Wat een raar vak heb ik toch eigenlijk.
Of moet je zeggen: betaalde hobby? Tenslotte zegt bijna iedereen die zijn brood op de bühne verdient: dan en dan moet ik spelen. Vroeger, toen ik nog een baan had als etaleur, ging ik elk dag naar mijn werk. Wat ik overigens altijd met plezier deed. Maar nu speel ik dus. En aan dat spelen is, met ons laatste optreden , op zondag 9 april, 's ochtends om elf uur in de Rotterdamse Doelen, een eind gekomen. Er zaten 2000 mensen te genieten en om half één was het hele seizoen opeens verleden tijd. Honderd en tien voorstellingen definitief voorbij.
Weliswaar hadden we de week daarvoor de show geregistreerd zowel op video als cd, maar de bedoeling was dat ik na die 110 voorstellingen een jaar zou stoppen.
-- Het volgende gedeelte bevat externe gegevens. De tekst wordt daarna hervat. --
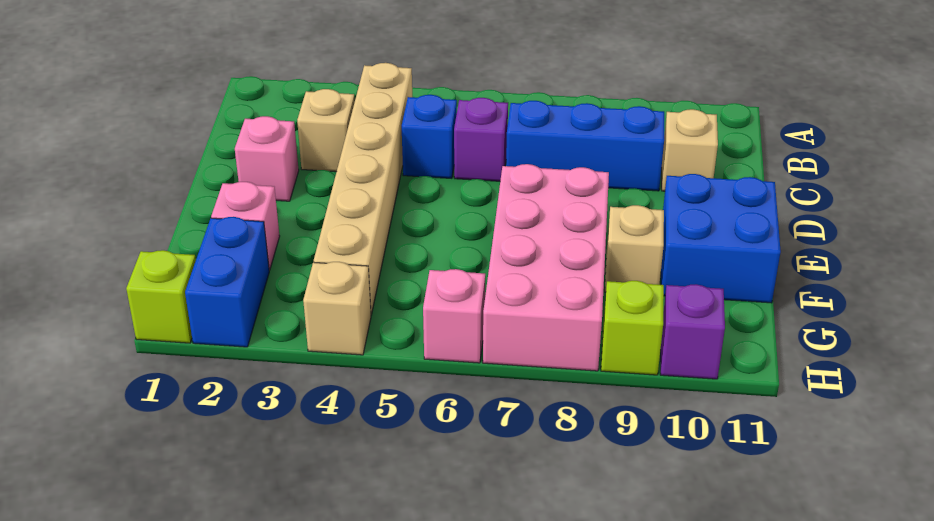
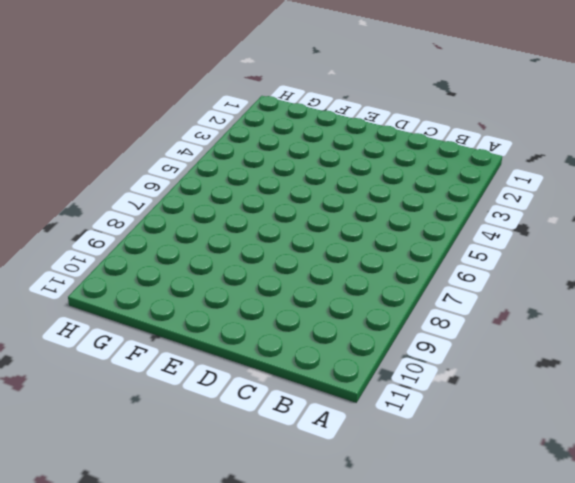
none -> tan brick B4:G4 level 1
none -> tan brick C3 level 1
none -> blue brick C5 level 1

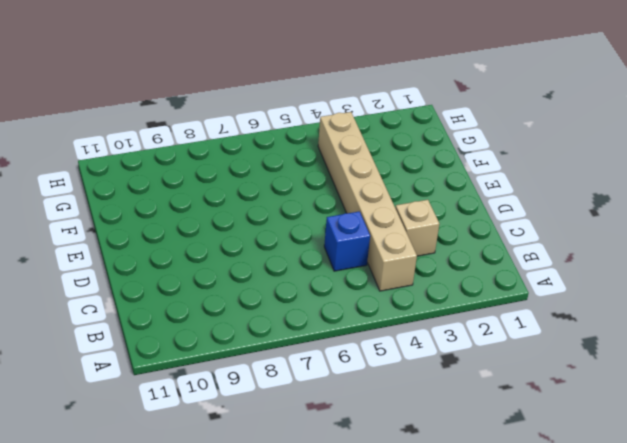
none -> purple brick C6 level 1
none -> blue brick C7:C9 level 1
none -> tan brick C10 level 1

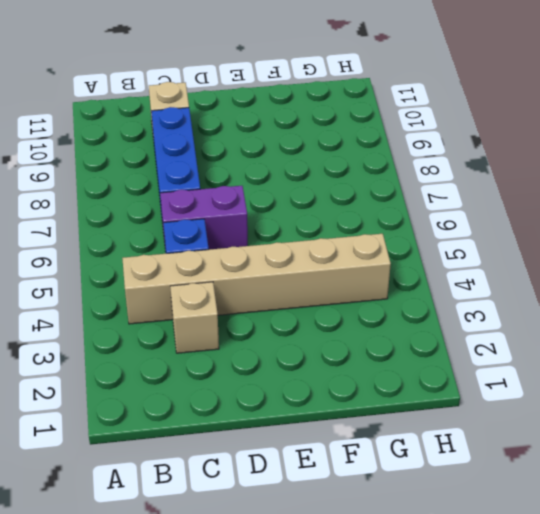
purple brick C6:D6 level 1 -> purple brick C6 level 1
none -> pink brick D2 level 1
none -> pink brick E7:H8 level 1
none -> blue brick E10:F11 level 1

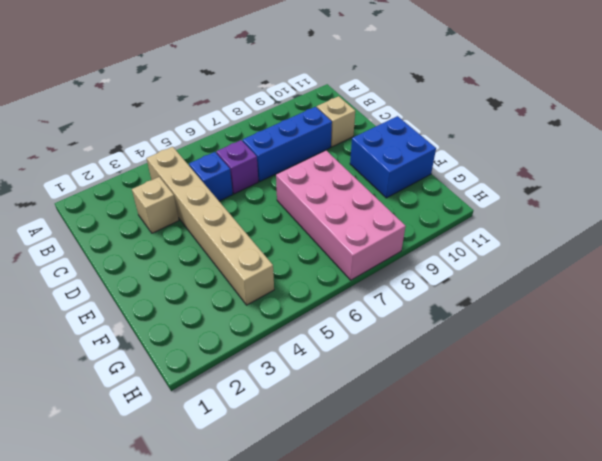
none -> pink brick D2 level 1
none -> pink brick F2 level 1
none -> tan brick F9 level 1

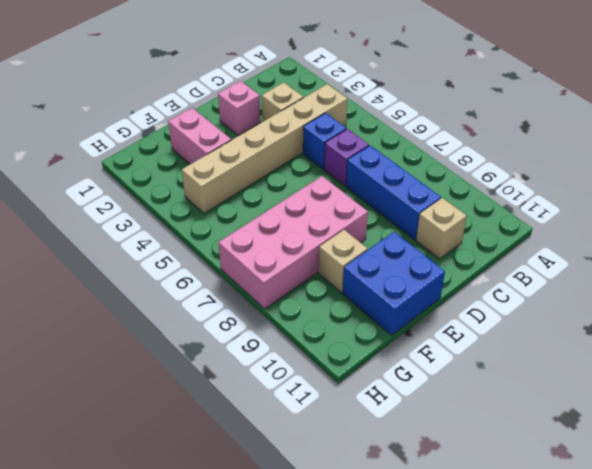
pink brick F2:F3 level 1 -> pink brick F2 level 1
none -> blue brick G2:H2 level 1
none -> lime brick H1 level 1
none -> tan brick H4 level 1

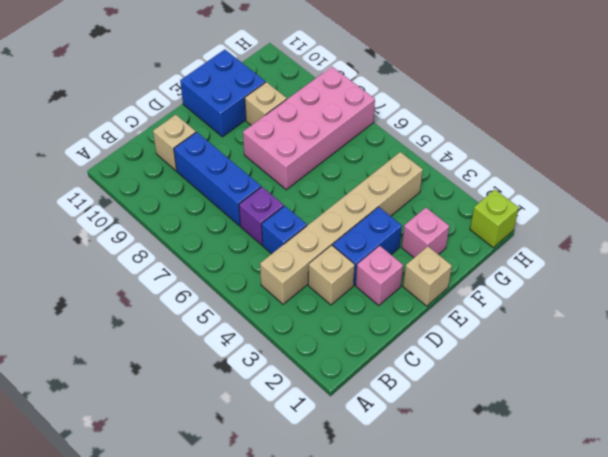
blue brick D3:E3 level 1 -> blue brick G2:H2 level 1
tan brick E1 level 1 -> tan brick H4 level 1
none -> pink brick H6 level 1
none -> lime brick H9 level 1
none -> purple brick H10 level 1

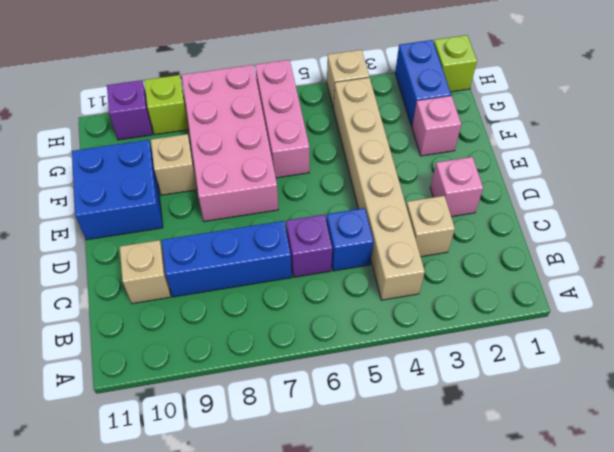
pink brick F6:H6 level 1 -> pink brick H6 level 1

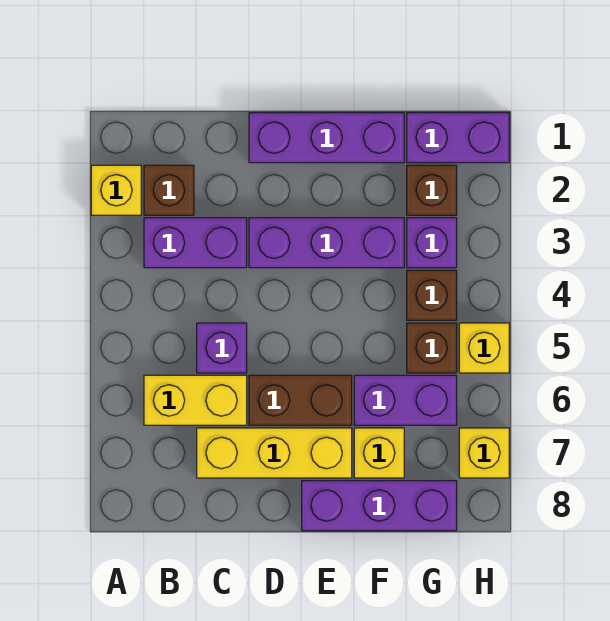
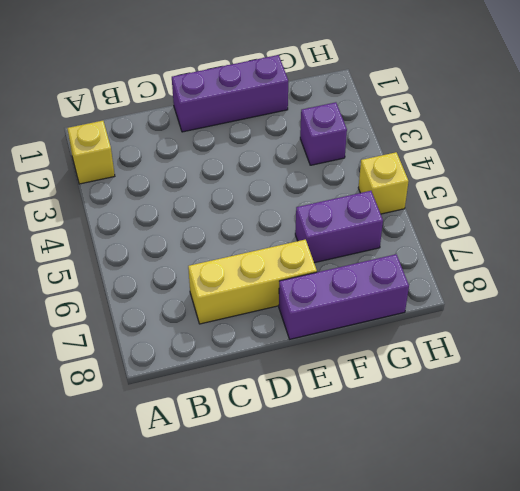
none -> brown brick B2 level 1
none -> purple brick B3:C3 level 1
none -> yellow brick B6:C6 level 1

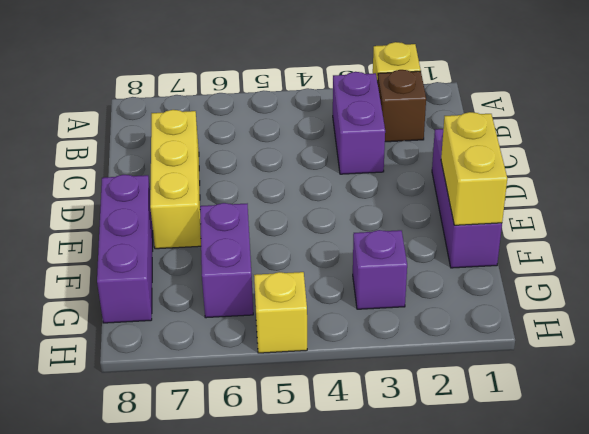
yellow brick E1:F1 level 2 -> yellow brick B6:C6 level 1
none -> purple brick C5 level 1
none -> purple brick D3:F3 level 1
none -> brown brick D6:E6 level 1

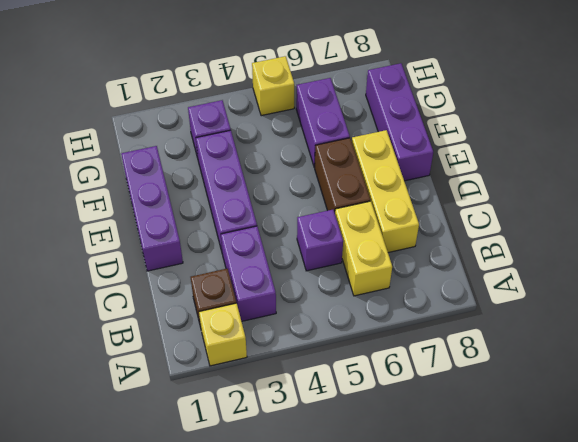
none -> yellow brick F7 level 1
none -> purple brick G1:H1 level 1
none -> brown brick G2 level 1

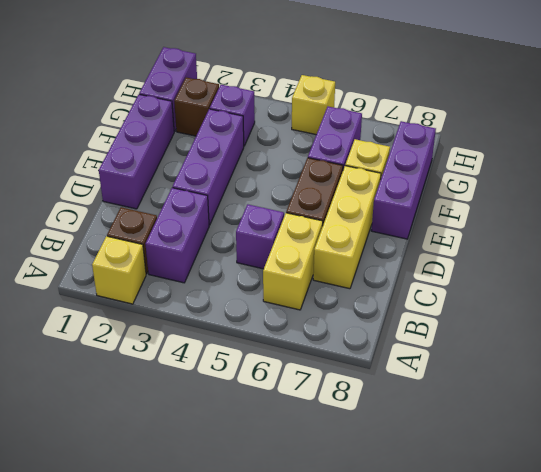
none -> brown brick G4 level 1
none -> brown brick G5 level 1
none -> yellow brick H7 level 1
En dan blijkt opeens wat een raar vak dit is.
Het begint ergens in mei. Dan ga ik naar Italië, of ik ben er al, en doe een paar weken niks. Nou ja, ik lees, ik slaap, ik zwem, ik lig in de zon, kortom ik ontspan me. Dan komt er een moment dat ik mijn mappen met aantekeningen open, of aan mijn piano ga zitten en langzaam maar zeker ontstaat er een theaterprogramma, op papier.
In september ga je dan repeteren met de muzikanten, de techniek, het decor, etc… en na een week of vijf, zes, komt de eerste try-out. Je schuift nog wat, verandert iets, boetseert nog een beetje en na een paar weken heb je de première.
Zoals ik al jaren gewend ben, was ook deze keer de pers weer uitermate verdeeld. Van lovend tot vernietigend. De één vindt me een houten klaas met zeikliedjes, de ander een soepel bewegende zanger van on-Nederlandse allure. Maar hoe dan ook het publiek kwam in zo groten getale dat mijn impresario er nog 45 extra voorstellingen bij moest boeken, en dat gebeurt van september tot december 2000.
Daarna doe ik nog een 12 tal concerten met big band, gebaseerd op de songs van Cole Porter en dan stop ik echt een jaar om aan mijn nieuwe musical te gaan werken en een nieuw theaterprogramma voor mezelf te schrijven. Wat het gaat worden weet ik nog niet, maar ik verheug me er nu al op; op 2002.
Want het mag dan een raar vak zijn; het blijft fascinerend.